#### Exercise objective
Verbatim transcription with images omitted: return the entries below in full.

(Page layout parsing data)
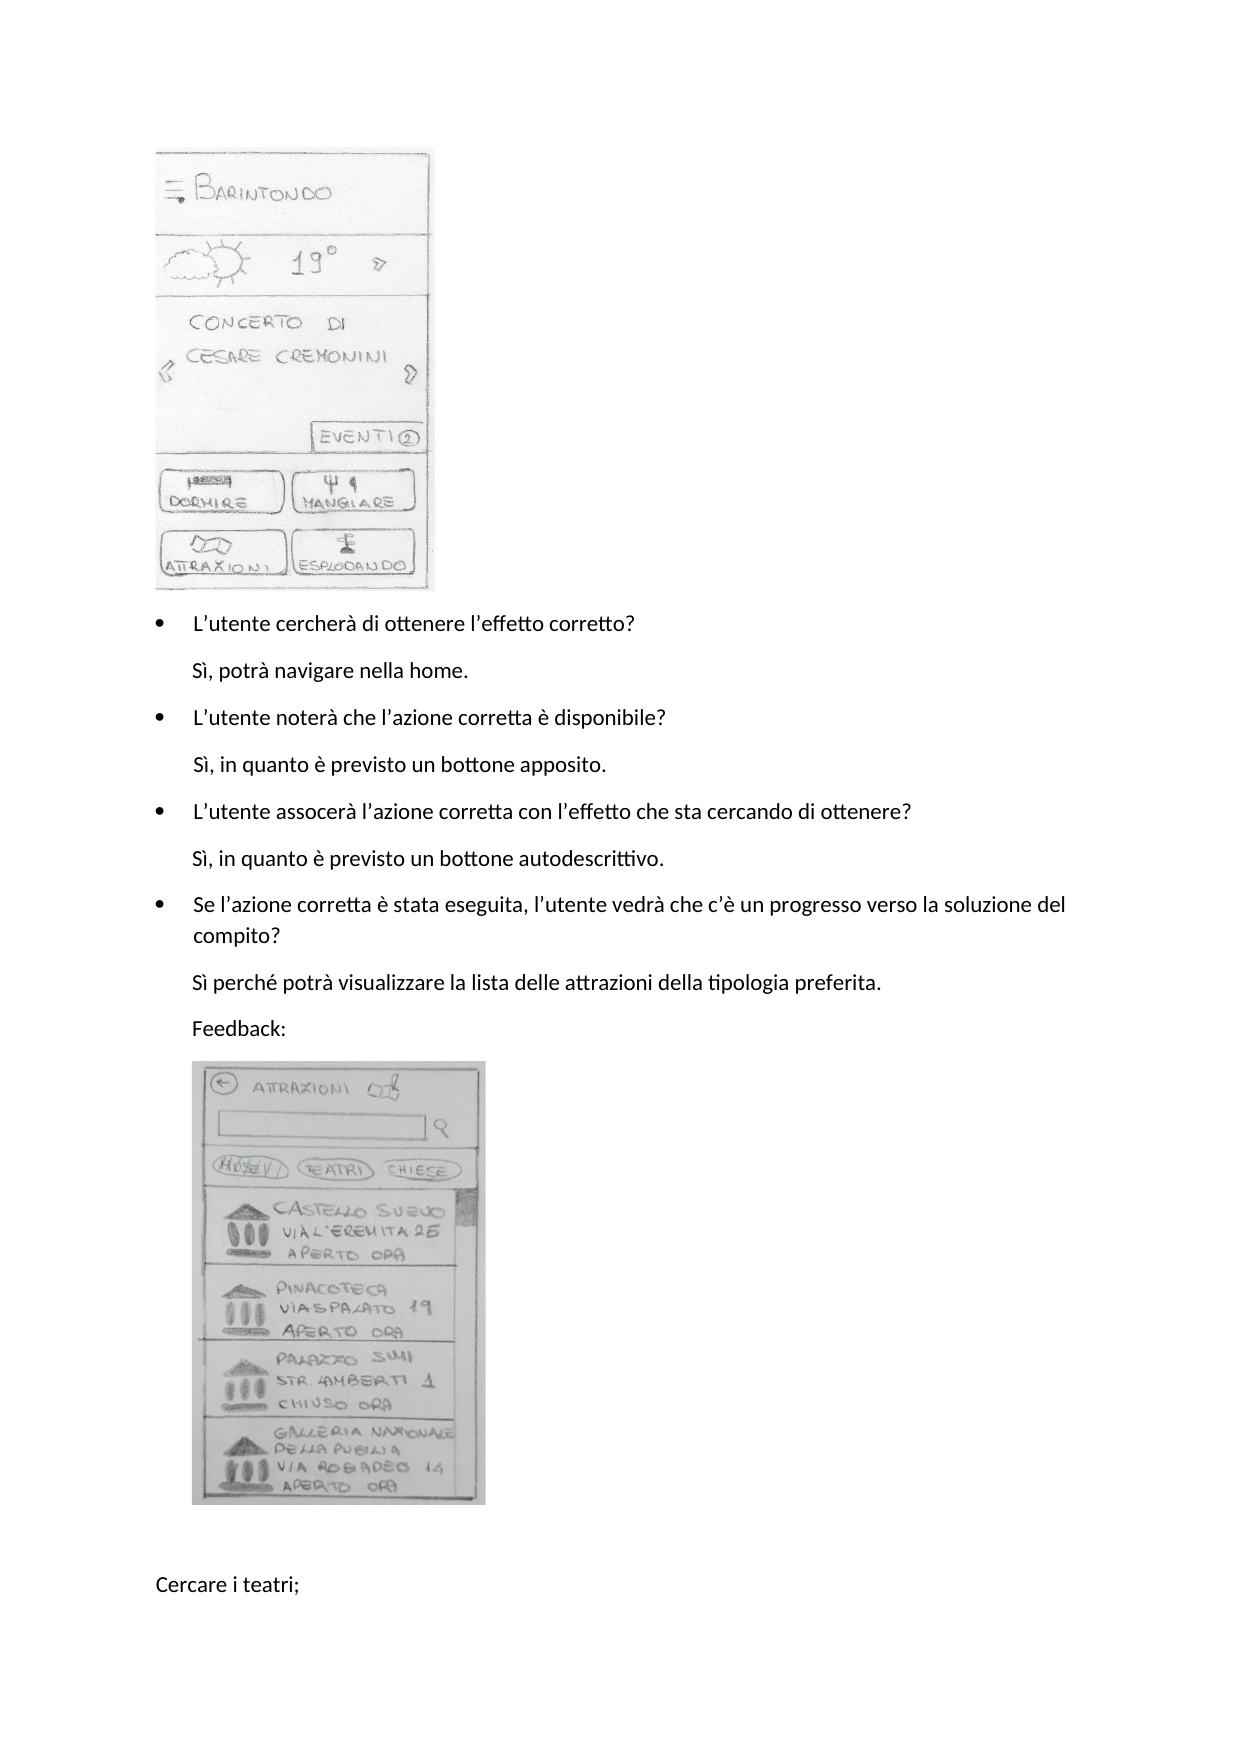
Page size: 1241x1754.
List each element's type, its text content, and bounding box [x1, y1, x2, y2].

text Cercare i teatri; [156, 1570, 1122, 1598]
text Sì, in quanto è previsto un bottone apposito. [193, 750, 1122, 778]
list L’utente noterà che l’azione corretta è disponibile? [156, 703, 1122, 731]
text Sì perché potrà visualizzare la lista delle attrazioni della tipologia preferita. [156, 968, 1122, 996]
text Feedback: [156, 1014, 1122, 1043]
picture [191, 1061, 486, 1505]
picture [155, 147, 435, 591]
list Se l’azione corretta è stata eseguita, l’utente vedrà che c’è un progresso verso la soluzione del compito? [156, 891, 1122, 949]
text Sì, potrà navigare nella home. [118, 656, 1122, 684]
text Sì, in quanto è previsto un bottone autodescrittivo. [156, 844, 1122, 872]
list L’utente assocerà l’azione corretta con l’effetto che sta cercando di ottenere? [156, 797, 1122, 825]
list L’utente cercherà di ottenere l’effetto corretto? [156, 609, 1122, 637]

#### Result
Page size: 1241x1754.
List each element's type, its text content, and bounding box [x1, y1, x2, y2].

text Cercare i teatri; [156, 1570, 1122, 1598]
text Sì, in quanto è previsto un bottone apposito. [193, 750, 1122, 778]
list L’utente noterà che l’azione corretta è disponibile? [156, 703, 1122, 731]
text Sì perché potrà visualizzare la lista delle attrazioni della tipologia preferita. [156, 968, 1122, 996]
text Feedback: [156, 1014, 1122, 1043]
picture [191, 1061, 486, 1505]
picture [155, 147, 435, 591]
list Se l’azione corretta è stata eseguita, l’utente vedrà che c’è un progresso verso la soluzione del compito? [156, 891, 1122, 949]
text Sì, potrà navigare nella home. [118, 656, 1122, 684]
text Sì, in quanto è previsto un bottone autodescrittivo. [156, 844, 1122, 872]
list L’utente assocerà l’azione corretta con l’effetto che sta cercando di ottenere? [156, 797, 1122, 825]
list L’utente cercherà di ottenere l’effetto corretto? [156, 609, 1122, 637]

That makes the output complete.